In measuring the performance of a model, I divide my data into 2 sets, the training set and the test set, fit my model to the training set and then try to predict the results of the test set. If I'm looking at binary classification, I expect to classify my results into 0's and 1's. However, the output of the logistic regression is probabilities. So if I predict a probability of 51%, but I classify this as a 1 because it is > .5, and I get it wrong 49% of the time, isn't my model right as opposed to being 49% wrong?

Would it be a better measure to check if my error rate is close to the expected error rate for the model?

Best Answer

There is no standard way to define goodness-of-fit. It depends on your application and what the problem you are going to solve. As in classification, you may define the goodness-of-fit as 0-1 loss.

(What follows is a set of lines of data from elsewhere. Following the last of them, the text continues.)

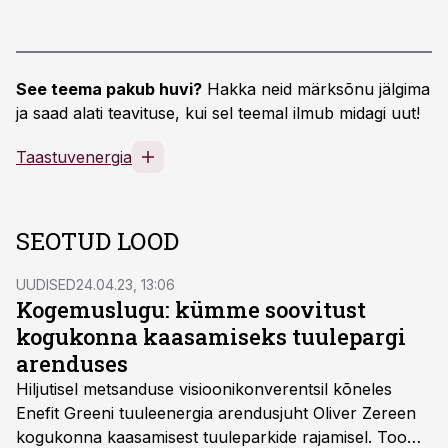
See teema pakub huvi?
Hakka neid märksõnu jälgima
ja saad alati teavituse, kui sel teemal ilmub midagi uut!
Taastuvenergia
SEOTUD LOOD
UUDISED
24.04.23, 13:06
Kogemuslugu: kümme soovitust
kogukonna kaasamiseks tuulepargi
arenduses
Hiljutisel metsanduse visioonikonverentsil kõneles
Enefit Greeni tuuleenergia arendusjuht Oliver Zereen
kogukonna kaasamisest tuuleparkide rajamisel. Toome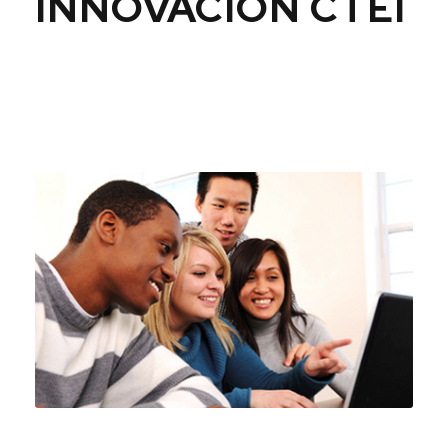
INNOVACIÓN CTEI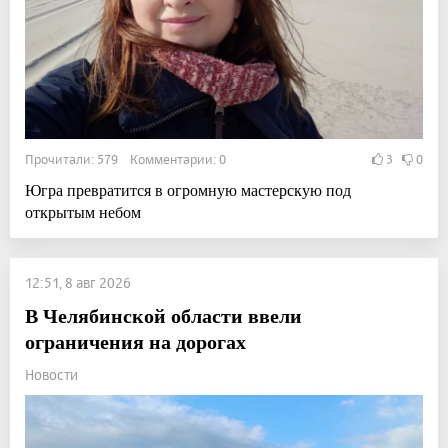
Прочитали: 579 Комментарии: 0
3
0
Югра превратится в огромную мастерскую под
открытым небом
12:51, 8 авг 2026
В Челябинской области ввели
ограничения на дорогах
Новости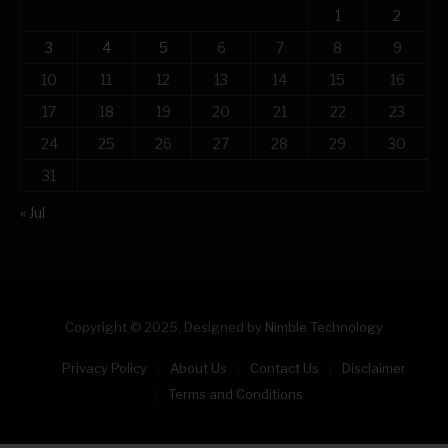
1
2
3
4
5
6
7
8
9
10
11
12
13
14
15
16
17
18
19
20
21
22
23
24
25
26
27
28
29
30
31
« Jul
Copyright © 2025. Designed by
Nimble Technology
Privacy Policy
About Us
Contact Us
Disclaimer
Terms and Conditions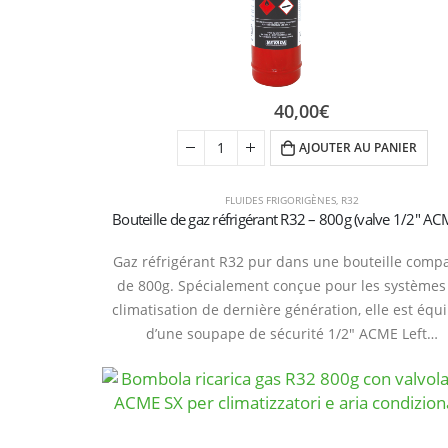
40,00
€
AJOUTER AU PANIER
FLUIDES FRIGORIGÈNES
,
R32
Gaz réfrigérant R32 pur dans une bouteille comp
de 800g. Spécialement conçue pour les systèmes
climatisation de dernière génération, elle est équ
d’une soupape de sécurité 1/2″ ACME Left…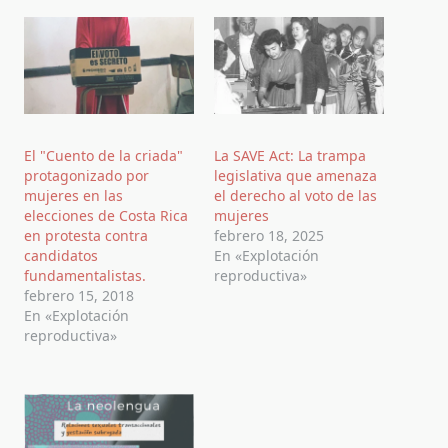
El "Cuento de la criada"
La SAVE Act: La trampa
protagonizado por
legislativa que amenaza
mujeres en las
el derecho al voto de las
elecciones de Costa Rica
mujeres
en protesta contra
febrero 18, 2025
candidatos
En «Explotación
fundamentalistas.
reproductiva»
febrero 15, 2018
En «Explotación
reproductiva»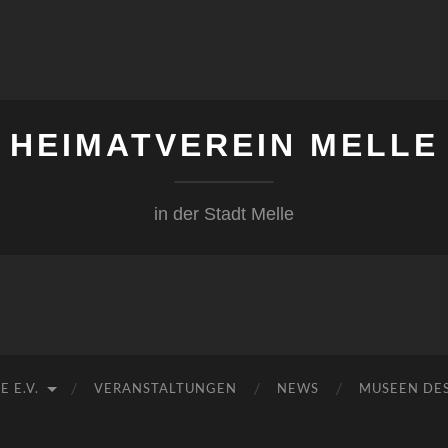
HEIMATVEREIN MELLE
in der Stadt Melle
 E.V.
VERANSTALTUNGEN
NEWS
MUSEEN DES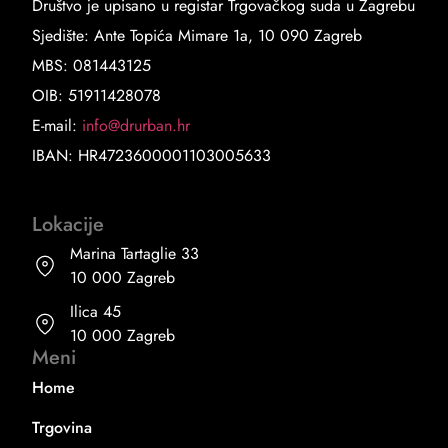
Društvo je upisano u registar Trgovačkog suda u Zagrebu
Sjedište: Ante Topića Mimare 1a, 10 090 Zagreb
MBS: 081443125
OIB: 51911428078
E-mail:
info@drurban.hr
IBAN: HR4723600001103005633
Lokacije
Marina Tartaglie 33
10 000 Zagreb
Ilica 45
10 000 Zagreb
Meni
Home
Trgovina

For a logistic regression, you can compute the likelihood function. I would use a McFadden pseudo-$R^2$, which is defined as:

$$ R^2 = 1 - \frac{\operatorname{L}(\theta)}{\operatorname{L}(\mathbf{0})} $$

$\operatorname{L}$ is the log-likelihood function, $\theta$ is the parameter of the model and $\mathbf{0}$ denote a zero vector (i.e. you compare the likelihood ratio of your model against a model with all coefficients 0)

Moreover, given a probability measure $\mu(x) = P(Y = 1|X=x)$, define the loss function of a classifier $g$ as $L(g) = P(g(X) \neq Y)$.

The Bayes decision rule:

$$ g^*(x) = \begin{cases} 1 & \mbox{if } \mu(x) \geq 0.5 \\ 0 & \mbox{if } \mu(x) < 0.5 \end{cases} $$

is the rule that minimize $L(g)$. That is nothing wrong to classify as 1 when your logistic regression output probability $\geq 0.5$ as long as you are thinking the loss function as above.